TO DO
Reproduce, word for word, the lines in the material below starting with the one that has "Table  : Patients baseline" and going on through the one that has "Figure 2: Morphology". Leave out all pictures.
***** SUPPLIED RECORDS *****
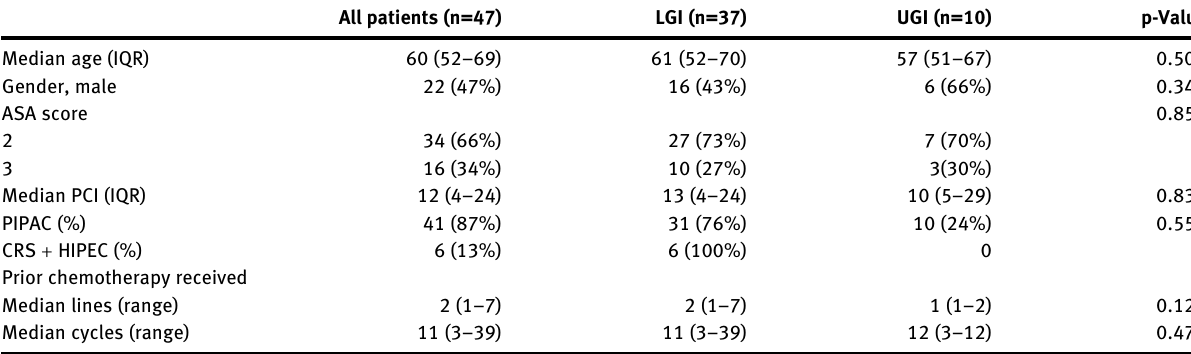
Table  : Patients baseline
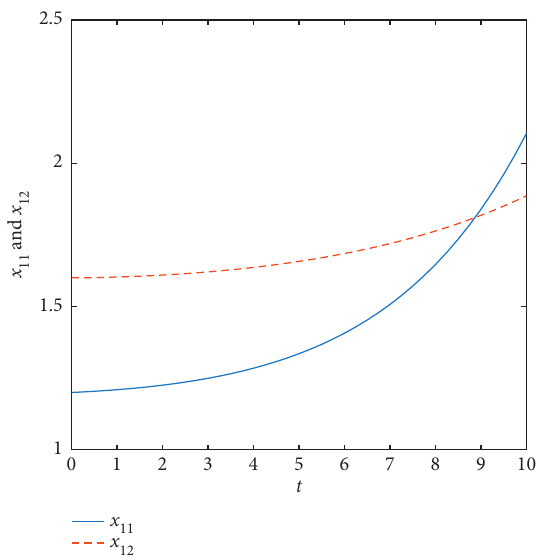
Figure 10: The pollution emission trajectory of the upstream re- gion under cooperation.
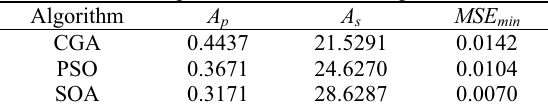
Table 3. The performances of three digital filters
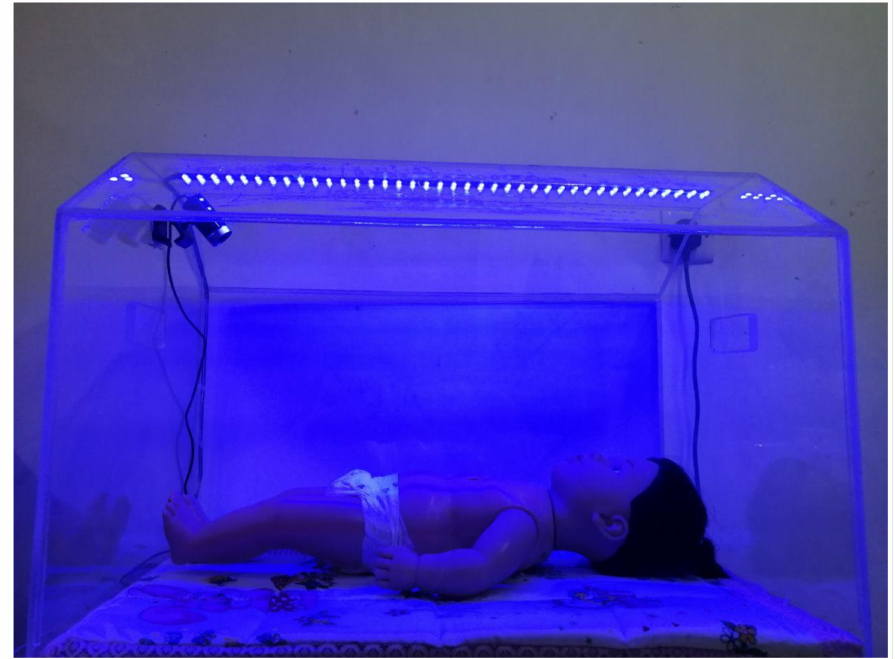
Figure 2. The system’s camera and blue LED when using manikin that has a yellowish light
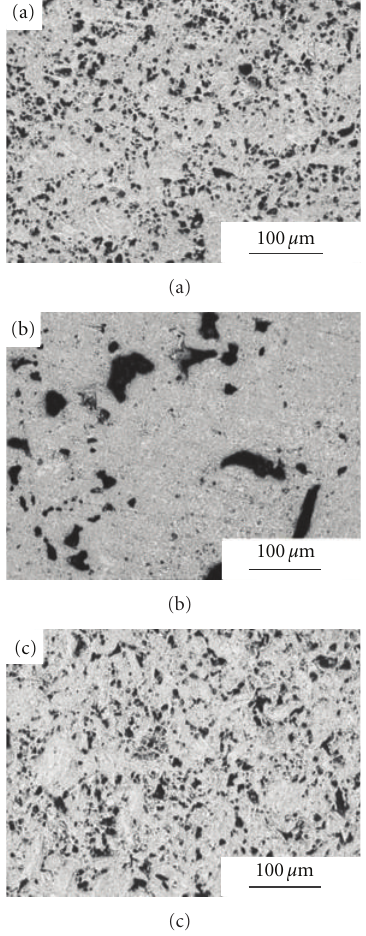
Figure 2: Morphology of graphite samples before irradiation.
*****
***** SUPPLIED RECORDS *****
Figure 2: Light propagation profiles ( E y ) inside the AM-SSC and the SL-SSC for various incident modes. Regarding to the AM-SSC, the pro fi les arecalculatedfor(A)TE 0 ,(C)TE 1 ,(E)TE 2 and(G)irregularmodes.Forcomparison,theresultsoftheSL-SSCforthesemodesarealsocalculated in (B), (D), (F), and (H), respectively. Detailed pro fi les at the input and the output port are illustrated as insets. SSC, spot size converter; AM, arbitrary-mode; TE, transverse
*****
RESULT OF THIS EXERCISE
Table  : Patients baseline
Figure 10: The pollution emission trajectory of the upstream re- gion under cooperation.
Table 3. The performances of three digital filters
Figure 2. The system’s camera and blue LED when using manikin that has a yellowish light
Figure 2: Morphology of graphite samples before irradiation.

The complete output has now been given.